In 2019 the FAA issued further guidance for airports to use replacement foams. Those foams still contain PFAS chemicals, but a different type.
"We are in full support of not having to use it,” Butler said. “Unfortunately, we are completely binded [sic] by the FAA regulations. So, we are in full support of Congress and FAA finding an alternative."
Tucson Airport Authority Fire Chief Tom Tucker said the FAA has been charged by Congress to develop a PFAS-free firefighting foam but has yet to do so. He pointed out that incidents requiring the foam are relatively uncommon, with only two incidents occurring since 2014.
“Once we deal with the life safety issues and we stabilize the incident, we have another component of response which is environmental,” Tucker said. “So as soon as that area's deemed safe, our environmental team comes in with a third party and does everything allowable to mitigate that area that was contaminated with foam.”
The Buzz also reached out Davis-Monthan Air Force Base, another major source of PFAS contamination in Tucson.
In an email to AZPM, a base spokesperson said Davis-Monthan replaced the "legacy" foam in 2016. The new firefighting foam has no PFOS and only trace amounts of PFOA. Just like Tucson International Airport, it is also only used for emergencies and not for training, and if used, it's treated as a hazardous material spill.

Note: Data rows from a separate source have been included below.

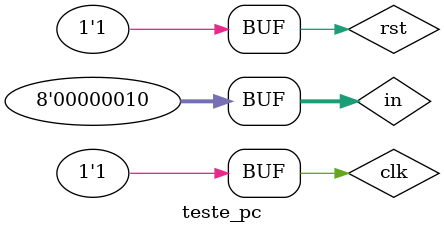
<source format=v>
		module teste_pc;
		reg clk, rst;
		reg [7:0] in;
		wire [7:0] out;
		
		initial  begin  
		in = 8'h02;
      #1 clk = 8'b1;
		#1 rst = 8'h1;
                  
      end
		initial begin
		$monitor("Time=%0t clk= %0h rst= %0h in= %0h out= %0h",
		$time, clk, rst, in, out);
		end
		
		PC a(clk, rst, in, out);
		endmodule
		

</source>
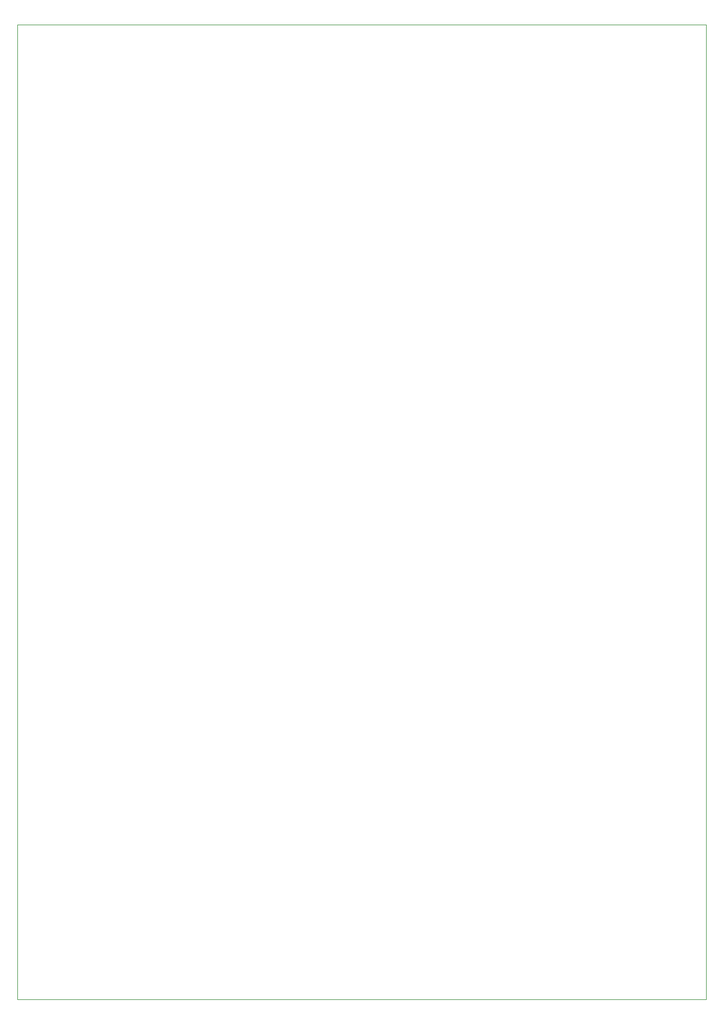
<source format=gbr>
%TF.GenerationSoftware,KiCad,Pcbnew,(6.0.4)*%
%TF.CreationDate,2022-04-15T06:39:39-07:00*%
%TF.ProjectId,main_board,6d61696e-5f62-46f6-9172-642e6b696361,rev?*%
%TF.SameCoordinates,PX48ab840PYb340ac0*%
%TF.FileFunction,Profile,NP*%
%FSLAX46Y46*%
G04 Gerber Fmt 4.6, Leading zero omitted, Abs format (unit mm)*
G04 Created by KiCad (PCBNEW (6.0.4)) date 2022-04-15 06:39:39*
%MOMM*%
%LPD*%
G01*
G04 APERTURE LIST*
%TA.AperFunction,Profile*%
%ADD10C,0.100000*%
%TD*%
G04 APERTURE END LIST*
D10*
X99060000Y-5080000D02*
X99060000Y142240000D01*
X-5080000Y-5080000D02*
X99060000Y-5080000D01*
X-5080000Y142240000D02*
X-5080000Y-5080000D01*
X99060000Y142240000D02*
X-5080000Y142240000D01*
M02*

</source>
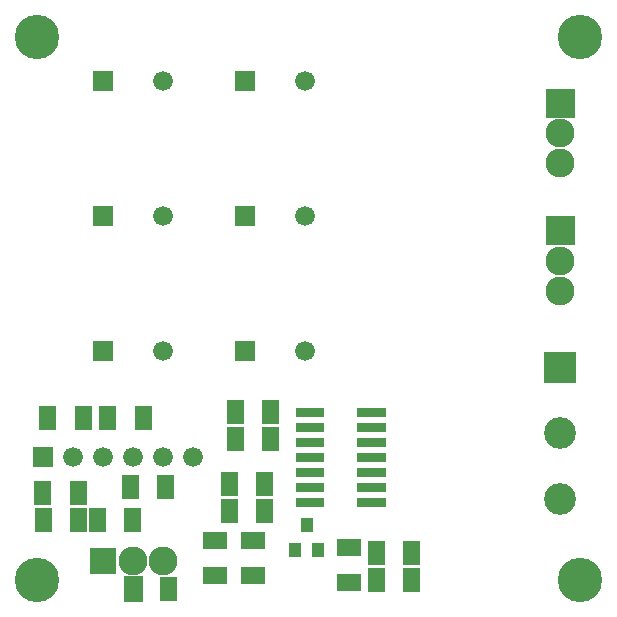
<source format=gbr>
G04 start of page 6 for group -4062 idx -4062 *
G04 Title: Motor regeling, soldermask *
G04 Creator: pcb 20110918 *
G04 CreationDate: Wed 01 Jan 2014 11:15:16 PM GMT UTC *
G04 For: thba *
G04 Format: Gerber/RS-274X *
G04 PCB-Dimensions: 197000 197000 *
G04 PCB-Coordinate-Origin: lower left *
%MOIN*%
%FSLAX25Y25*%
%LNBOTTOMMASK*%
%ADD67R,0.0622X0.0622*%
%ADD66R,0.0572X0.0572*%
%ADD65R,0.0300X0.0300*%
%ADD64R,0.0400X0.0400*%
%ADD63C,0.1479*%
%ADD62C,0.0660*%
%ADD61C,0.1060*%
%ADD60C,0.0960*%
%ADD59C,0.0001*%
G54D59*G36*
X177700Y129300D02*Y119700D01*
X187300D01*
Y129300D01*
X177700D01*
G37*
G36*
Y171800D02*Y162200D01*
X187300D01*
Y171800D01*
X177700D01*
G37*
G54D60*X182500Y157000D03*
Y147000D03*
Y114500D03*
Y104500D03*
G54D59*G36*
X177200Y84200D02*Y73600D01*
X187800D01*
Y84200D01*
X177200D01*
G37*
G54D61*X182500Y57000D03*
Y35100D03*
G54D59*G36*
X26700Y177800D02*Y171200D01*
X33300D01*
Y177800D01*
X26700D01*
G37*
G36*
Y132800D02*Y126200D01*
X33300D01*
Y132800D01*
X26700D01*
G37*
G54D62*X50000Y174500D03*
G54D59*G36*
X74200Y132800D02*Y126200D01*
X80800D01*
Y132800D01*
X74200D01*
G37*
G54D62*X50000Y129500D03*
X97500D03*
G54D59*G36*
X74200Y177800D02*Y171200D01*
X80800D01*
Y177800D01*
X74200D01*
G37*
G54D62*X97500Y174500D03*
G54D59*G36*
X74200Y87800D02*Y81200D01*
X80800D01*
Y87800D01*
X74200D01*
G37*
G54D62*X97500Y84500D03*
X50000D03*
G54D59*G36*
X26700Y87800D02*Y81200D01*
X33300D01*
Y87800D01*
X26700D01*
G37*
G36*
X25700Y18800D02*Y10200D01*
X34300D01*
Y18800D01*
X25700D01*
G37*
G54D60*X40000Y14500D03*
X50000D03*
G54D59*G36*
X6700Y52300D02*Y45700D01*
X13300D01*
Y52300D01*
X6700D01*
G37*
G54D62*X20000Y49000D03*
X30000D03*
X40000D03*
X50000D03*
X60000D03*
G54D63*X8000Y8000D03*
Y189000D03*
X189000D03*
Y8000D03*
G54D64*X97900Y26595D02*Y25995D01*
G54D65*X116250Y34000D02*X122750D01*
G54D66*X132905Y9181D02*Y6819D01*
X121095Y18181D02*Y15819D01*
X110819Y18905D02*X113181D01*
X132905Y18181D02*Y15819D01*
X121095Y9181D02*Y6819D01*
X110819Y7095D02*X113181D01*
X66319Y9500D02*X68681D01*
X66319Y21310D02*X68681D01*
X78819Y9500D02*X81181D01*
X78819Y21310D02*X81181D01*
G54D64*X101800Y18395D02*Y17795D01*
X94000Y18395D02*Y17795D01*
G54D66*X39095Y40181D02*Y37819D01*
X39905Y29181D02*Y26819D01*
X50905Y40181D02*Y37819D01*
G54D67*X40190Y6181D02*Y3819D01*
G54D66*X52000Y6181D02*Y3819D01*
X11595Y63181D02*Y60819D01*
X23405Y63181D02*Y60819D01*
X31595Y63181D02*Y60819D01*
X43405Y63181D02*Y60819D01*
X74095Y65181D02*Y62819D01*
X85905Y65181D02*Y62819D01*
X21905Y29181D02*Y26819D01*
X10095Y29181D02*Y26819D01*
X28095Y29181D02*Y26819D01*
X10000Y38181D02*Y35819D01*
X21810Y38181D02*Y35819D01*
X72095Y41181D02*Y38819D01*
Y32181D02*Y29819D01*
X74095Y56181D02*Y53819D01*
X83905Y41181D02*Y38819D01*
Y32181D02*Y29819D01*
X85905Y56181D02*Y53819D01*
G54D65*X95750Y34000D02*X102250D01*
X95750Y39000D02*X102250D01*
X95750Y44000D02*X102250D01*
X95750Y49000D02*X102250D01*
X95750Y54000D02*X102250D01*
X95750Y59000D02*X102250D01*
X95750Y64000D02*X102250D01*
X116250D02*X122750D01*
X116250Y59000D02*X122750D01*
X116250Y54000D02*X122750D01*
X116250Y49000D02*X122750D01*
X116250Y44000D02*X122750D01*
X116250Y39000D02*X122750D01*
M02*

</source>
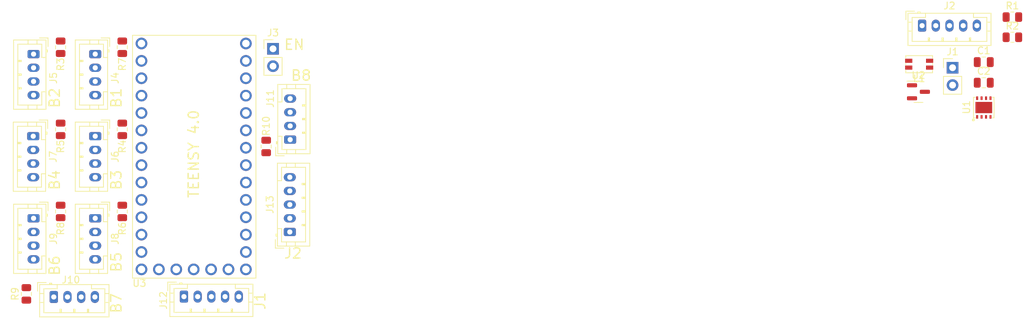
<source format=kicad_pcb>
(kicad_pcb (version 20221018) (generator pcbnew)

  (general
    (thickness 1.6)
  )

  (paper "A4")
  (layers
    (0 "F.Cu" signal)
    (31 "B.Cu" signal)
    (32 "B.Adhes" user "B.Adhesive")
    (33 "F.Adhes" user "F.Adhesive")
    (34 "B.Paste" user)
    (35 "F.Paste" user)
    (36 "B.SilkS" user "B.Silkscreen")
    (37 "F.SilkS" user "F.Silkscreen")
    (38 "B.Mask" user)
    (39 "F.Mask" user)
    (40 "Dwgs.User" user "User.Drawings")
    (41 "Cmts.User" user "User.Comments")
    (42 "Eco1.User" user "User.Eco1")
    (43 "Eco2.User" user "User.Eco2")
    (44 "Edge.Cuts" user)
    (45 "Margin" user)
    (46 "B.CrtYd" user "B.Courtyard")
    (47 "F.CrtYd" user "F.Courtyard")
    (48 "B.Fab" user)
    (49 "F.Fab" user)
    (50 "User.1" user)
    (51 "User.2" user)
    (52 "User.3" user)
    (53 "User.4" user)
    (54 "User.5" user)
    (55 "User.6" user)
    (56 "User.7" user)
    (57 "User.8" user)
    (58 "User.9" user)
  )

  (setup
    (pad_to_mask_clearance 0)
    (pcbplotparams
      (layerselection 0x00010fc_ffffffff)
      (plot_on_all_layers_selection 0x0000000_00000000)
      (disableapertmacros false)
      (usegerberextensions false)
      (usegerberattributes true)
      (usegerberadvancedattributes true)
      (creategerberjobfile true)
      (dashed_line_dash_ratio 12.000000)
      (dashed_line_gap_ratio 3.000000)
      (svgprecision 4)
      (plotframeref false)
      (viasonmask false)
      (mode 1)
      (useauxorigin false)
      (hpglpennumber 1)
      (hpglpenspeed 20)
      (hpglpendiameter 15.000000)
      (dxfpolygonmode true)
      (dxfimperialunits true)
      (dxfusepcbnewfont true)
      (psnegative false)
      (psa4output false)
      (plotreference true)
      (plotvalue true)
      (plotinvisibletext false)
      (sketchpadsonfab false)
      (subtractmaskfromsilk false)
      (outputformat 1)
      (mirror false)
      (drillshape 1)
      (scaleselection 1)
      (outputdirectory "")
    )
  )

  (net 0 "")
  (net 1 "+5V")
  (net 2 "GND")
  (net 3 "Net-(J1-Pin_1)")
  (net 4 "/CAN/CAN_H")
  (net 5 "+12V")
  (net 6 "/CAN/CAN_L")
  (net 7 "Net-(J3-Pin_1)")
  (net 8 "/B1")
  (net 9 "/B1_LED_GND")
  (net 10 "/B2")
  (net 11 "/B2_LED_GND")
  (net 12 "/B3")
  (net 13 "/B3_LED_GND")
  (net 14 "/B4")
  (net 15 "/B4_LED_GND")
  (net 16 "/B5")
  (net 17 "/B5_LED_GND")
  (net 18 "/B6")
  (net 19 "/B6_LED_GND")
  (net 20 "/B7")
  (net 21 "/B7_LED_GND")
  (net 22 "/B8")
  (net 23 "/B8_LED_GND")
  (net 24 "/J1_SW")
  (net 25 "/J1_Y")
  (net 26 "/J1_X")
  (net 27 "/J2_SW")
  (net 28 "/J2_Y")
  (net 29 "/J2_X")
  (net 30 "Net-(U1-CANL)")
  (net 31 "Net-(U1-CANH)")
  (net 32 "Net-(U1-STB)")
  (net 33 "/CAN/CAN_TX")
  (net 34 "/CAN/CAN_RX")
  (net 35 "unconnected-(U3-VBAT-Pad15)")
  (net 36 "unconnected-(U3-3V3-Pad16)")
  (net 37 "unconnected-(U3-PROGRAM-Pad18)")
  (net 38 "unconnected-(U3-ON_OFF-Pad19)")
  (net 39 "unconnected-(U3-3V3-Pad31)")

  (footprint "Connector_JST:JST_PH_B4B-PH-K_1x04_P2.00mm_Vertical" (layer "F.Cu") (at 112.55 88 -90))

  (footprint "Connector_PinHeader_2.54mm:PinHeader_1x02_P2.54mm_Vertical" (layer "F.Cu") (at 138.5 63.225))

  (footprint "Package_TO_SOT_SMD:SOT-23" (layer "F.Cu") (at 232.7 69.51))

  (footprint "Resistor_SMD:R_0805_2012Metric" (layer "F.Cu") (at 102.5 99.05 90))

  (footprint "EmSA:ACT1210-510-2P-TL00" (layer "F.Cu") (at 232.805 65.475))

  (footprint "Connector_JST:JST_PH_B4B-PH-K_1x04_P2.00mm_Vertical" (layer "F.Cu") (at 103.55 64 -90))

  (footprint "Resistor_SMD:R_0805_2012Metric" (layer "F.Cu") (at 107.5 63 90))

  (footprint "Connector_JST:JST_PH_B5B-PH-K_1x05_P2.00mm_Vertical" (layer "F.Cu") (at 125.5 99.45))

  (footprint "EmSA:HVSON8_0_65mm" (layer "F.Cu") (at 241.265 73.1725))

  (footprint "Britishideas:Teensy_4.0" (layer "F.Cu") (at 119.3 62.45))

  (footprint "Connector_JST:JST_PH_B5B-PH-K_1x05_P2.00mm_Vertical" (layer "F.Cu") (at 140.95 90 90))

  (footprint "Resistor_SMD:R_0805_2012Metric" (layer "F.Cu") (at 107.5 75 -90))

  (footprint "Resistor_SMD:R_0805_2012Metric" (layer "F.Cu") (at 107.5 87 -90))

  (footprint "Resistor_SMD:R_0805_2012Metric" (layer "F.Cu") (at 137.5 77.5 90))

  (footprint "Resistor_SMD:R_0805_2012Metric" (layer "F.Cu") (at 116.5 87 -90))

  (footprint "Connector_JST:JST_PH_B4B-PH-K_1x04_P2.00mm_Vertical" (layer "F.Cu") (at 103.55 88 -90))

  (footprint "Resistor_SMD:R_0805_2012Metric" (layer "F.Cu") (at 116.5 63 -90))

  (footprint "Resistor_SMD:R_0805_2012Metric" (layer "F.Cu") (at 246.41 58.59))

  (footprint "Connector_JST:JST_PH_B4B-PH-K_1x04_P2.00mm_Vertical" (layer "F.Cu") (at 112.55 76 -90))

  (footprint "Resistor_SMD:R_0805_2012Metric" (layer "F.Cu") (at 116.5 75 -90))

  (footprint "Connector_JST:JST_PH_B4B-PH-K_1x04_P2.00mm_Vertical" (layer "F.Cu") (at 106.5 99.5))

  (footprint "Capacitor_SMD:C_0805_2012Metric" (layer "F.Cu") (at 242.23 68.18))

  (footprint "Connector_PinHeader_2.54mm:PinHeader_1x02_P2.54mm_Vertical" (layer "F.Cu") (at 237.68 65.99))

  (footprint "Connector_JST:JST_PH_B4B-PH-K_1x04_P2.00mm_Vertical" (layer "F.Cu") (at 141 76.5 90))

  (footprint "Connector_JST:JST_PH_B4B-PH-K_1x04_P2.00mm_Vertical" (layer "F.Cu") (at 112.55 64 -90))

  (footprint "Connector_JST:JST_PH_B4B-PH-K_1x04_P2.00mm_Vertical" (layer "F.Cu") (at 103.5 76 -90))

  (footprint "Connector_JST:JST_PH_B5B-PH-K_1x05_P2.00mm_Vertical" (layer "F.Cu") (at 233.23 59.84))

  (footprint "Capacitor_SMD:C_0805_2012Metric" (layer "F.Cu") (at 242.23 65.17))

  (footprint "Resistor_SMD:R_0805_2012Metric" (layer "F.Cu") (at 246.41 61.54))

  (gr_text "B3" (at 116.5 84 90) (layer "F.SilkS") (tstamp 2c0cfb34-f457-436d-a8be-9504d1d0fad5)
    (effects (font (size 1.5 1.5) (thickness 0.2)) (justify left bottom))
  )
  (gr_text "EN" (at 140 63.5) (layer "F.SilkS") (tstamp 2d350ace-2d3c-4c06-86e6-e8fd2b7abcf3)
    (effects (font (size 1.5 1.5) (thickness 0.2)) (justify left bottom))
  )
  (gr_text "B7" (at 116.5 102 90) (layer "F.SilkS") (tstamp 321e5797-11a5-4dcf-a846-527db4d8cb2d)
    (effects (font (size 1.5 1.5) (thickness 0.2)) (justify left bottom))
  )
  (gr_text "B6" (at 107.5 96.5 90) (layer "F.SilkS") (tstamp 423d1135-55f0-4148-8238-12277b354187)
    (effects (font (size 1.5 1.5) (thickness 0.2)) (justify left bottom))
  )
  (gr_text "B1" (at 116.5 72 90) (layer "F.SilkS") (tstamp 6fddbcc2-ce89-49a7-b186-ed79ec379755)
    (effects (font (size 1.5 1.5) (thickness 0.2)) (justify left bottom))
  )
  (gr_text "J1" (at 137.5 101.5 90) (layer "F.SilkS") (tstamp 7430127a-995f-41d2-b2a2-d12e79428a9b)
    (effects (font (size 1.5 1.5) (thickness 0.2)) (justify left bottom))
  )
  (gr_text "B5" (at 116.5 96 90) (layer "F.SilkS") (tstamp 88991df6-f0e4-409f-9614-e2c6968ee186)
    (effects (font (size 1.5 1.5) (thickness 0.2)) (justify left bottom))
  )
  (gr_text "B2" (at 107.5 72 90) (layer "F.SilkS") (tstamp c500080b-b8ff-4c7b-a19e-536e6e1bcd26)
    (effects (font (size 1.5 1.5) (thickness 0.2)) (justify left bottom))
  )
  (gr_text "B8" (at 141 68) (layer "F.SilkS") (tstamp d2de617e-e6ef-469e-b6ce-7257bcde17c0)
    (effects (font (size 1.5 1.5) (thickness 0.2)) (justify left bottom))
  )
  (gr_text "J2" (at 140 94) (layer "F.SilkS") (tstamp d89017d1-0505-4e71-bdb1-d47a6c249328)
    (effects (font (size 1.5 1.5) (thickness 0.2)) (justify left bottom))
  )
  (gr_text "B4" (at 107.5 84 90) (layer "F.SilkS") (tstamp f143b7ca-5c5f-4e3a-9f0d-cc3b30ed6b8f)
    (effects (font (size 1.5 1.5) (thickness 0.2)) (justify left bottom))
  )

)

</source>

Last year, the Arizona Department of Environmental Quality launched a pilot project to develop a treatment plant in Tucson for PFAS contamination in the groundwater. ADEQ Director Misael Cabrera said that so far, the project has installed seven monitoring wells in the area and plans to add more.
Their top priority is stopping the plume from spreading further or contaminating other wells, Cabrera said.
“The further it moves, the more health risk there is to other people in other areas, but also the more expensive it gets to treat because you’re dealing with larger and larger volumes of water,” Cabrera said.
The project will take years, due to the size of the contamination. ADEQ is currently paying for the project out of the state's Superfund program.
Arizona congress members Ann Kirkpatrick and Raúl Grijalva sit on a PFAS working group that is crafting legislation to reduce future contamination and clean up existing plumes. The working group recently sent a bipartisan letter to the Biden administration outlining what the White House can do.
Included are recommendations to direct the EPA to quickly finalize national drinking water standards for PFOA and PFOS. They also want the Biden administration to push the Department of Defense to speed up its removal and mitigation of contamination caused by firefighting foam.
Kirkpatrick serves on the defense subcommittee. In a statement, she told AZPM she is "committed to funding efforts at the Department of Defense to end the use of PFAS and accelerate the clean-up around our military installations."